* TASK TO CARRY OUT
Locate, in the data below, the line that contains "The locicalView element" and the line that contains "start:end, eg 1:19"; reproduce exactly those two lines and every line between them, nothing more.

────────────────────

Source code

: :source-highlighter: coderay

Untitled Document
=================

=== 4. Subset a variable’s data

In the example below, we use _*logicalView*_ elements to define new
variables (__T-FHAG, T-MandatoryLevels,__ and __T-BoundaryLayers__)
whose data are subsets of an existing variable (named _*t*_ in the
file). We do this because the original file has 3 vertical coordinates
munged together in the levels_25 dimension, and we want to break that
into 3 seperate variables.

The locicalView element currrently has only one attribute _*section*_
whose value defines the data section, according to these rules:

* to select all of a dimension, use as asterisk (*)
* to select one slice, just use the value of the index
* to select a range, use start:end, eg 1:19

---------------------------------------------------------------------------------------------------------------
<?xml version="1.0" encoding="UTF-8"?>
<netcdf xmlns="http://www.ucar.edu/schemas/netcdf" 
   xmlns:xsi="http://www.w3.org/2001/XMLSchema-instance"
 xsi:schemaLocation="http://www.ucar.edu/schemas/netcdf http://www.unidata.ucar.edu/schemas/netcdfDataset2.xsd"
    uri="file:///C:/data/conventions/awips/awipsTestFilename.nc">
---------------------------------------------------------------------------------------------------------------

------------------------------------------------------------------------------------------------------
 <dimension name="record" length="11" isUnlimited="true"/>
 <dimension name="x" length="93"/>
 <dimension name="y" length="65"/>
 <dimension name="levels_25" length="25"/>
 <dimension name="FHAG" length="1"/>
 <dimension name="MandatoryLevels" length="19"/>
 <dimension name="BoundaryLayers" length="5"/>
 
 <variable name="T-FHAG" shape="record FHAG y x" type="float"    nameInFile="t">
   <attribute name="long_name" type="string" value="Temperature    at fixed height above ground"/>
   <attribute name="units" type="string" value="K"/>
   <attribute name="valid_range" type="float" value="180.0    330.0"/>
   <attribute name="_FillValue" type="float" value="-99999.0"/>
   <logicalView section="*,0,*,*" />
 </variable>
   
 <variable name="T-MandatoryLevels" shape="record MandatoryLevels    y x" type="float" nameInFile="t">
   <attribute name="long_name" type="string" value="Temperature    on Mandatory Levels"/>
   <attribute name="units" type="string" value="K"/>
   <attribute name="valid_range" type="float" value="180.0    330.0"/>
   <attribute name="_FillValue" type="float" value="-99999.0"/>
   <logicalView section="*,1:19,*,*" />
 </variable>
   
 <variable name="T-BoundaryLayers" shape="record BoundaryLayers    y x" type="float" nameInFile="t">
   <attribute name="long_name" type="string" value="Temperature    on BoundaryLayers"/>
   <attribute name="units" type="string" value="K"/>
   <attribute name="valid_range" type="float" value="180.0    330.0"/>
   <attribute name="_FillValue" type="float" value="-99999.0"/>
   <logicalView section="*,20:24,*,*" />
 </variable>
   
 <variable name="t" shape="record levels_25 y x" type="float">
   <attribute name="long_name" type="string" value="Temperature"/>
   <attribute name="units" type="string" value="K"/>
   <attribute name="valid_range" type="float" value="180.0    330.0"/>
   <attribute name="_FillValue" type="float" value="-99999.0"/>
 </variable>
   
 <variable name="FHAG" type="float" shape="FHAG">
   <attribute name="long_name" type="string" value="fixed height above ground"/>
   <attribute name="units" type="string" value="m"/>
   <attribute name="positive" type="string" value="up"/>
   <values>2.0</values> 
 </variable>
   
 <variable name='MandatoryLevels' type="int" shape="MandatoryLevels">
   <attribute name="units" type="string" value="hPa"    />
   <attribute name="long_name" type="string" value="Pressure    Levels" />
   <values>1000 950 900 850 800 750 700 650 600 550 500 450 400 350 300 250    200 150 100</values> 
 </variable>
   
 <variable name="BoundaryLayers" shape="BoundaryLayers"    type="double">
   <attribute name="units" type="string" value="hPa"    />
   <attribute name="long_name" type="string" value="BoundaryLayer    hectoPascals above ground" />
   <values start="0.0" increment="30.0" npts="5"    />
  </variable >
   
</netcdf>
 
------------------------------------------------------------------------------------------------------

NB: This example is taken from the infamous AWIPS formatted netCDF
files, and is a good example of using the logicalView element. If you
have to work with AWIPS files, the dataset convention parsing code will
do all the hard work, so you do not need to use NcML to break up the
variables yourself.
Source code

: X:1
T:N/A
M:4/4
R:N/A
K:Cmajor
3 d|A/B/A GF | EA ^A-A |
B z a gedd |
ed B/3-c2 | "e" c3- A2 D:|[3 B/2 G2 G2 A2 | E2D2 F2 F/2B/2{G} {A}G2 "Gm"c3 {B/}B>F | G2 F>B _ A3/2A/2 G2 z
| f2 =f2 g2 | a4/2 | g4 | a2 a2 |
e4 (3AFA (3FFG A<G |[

────────────────────

* SOLVED EXERCISE
The locicalView element currrently has only one attribute _*section*_
whose value defines the data section, according to these rules:

* to select all of a dimension, use as asterisk (*)
* to select one slice, just use the value of the index
* to select a range, use start:end, eg 1:19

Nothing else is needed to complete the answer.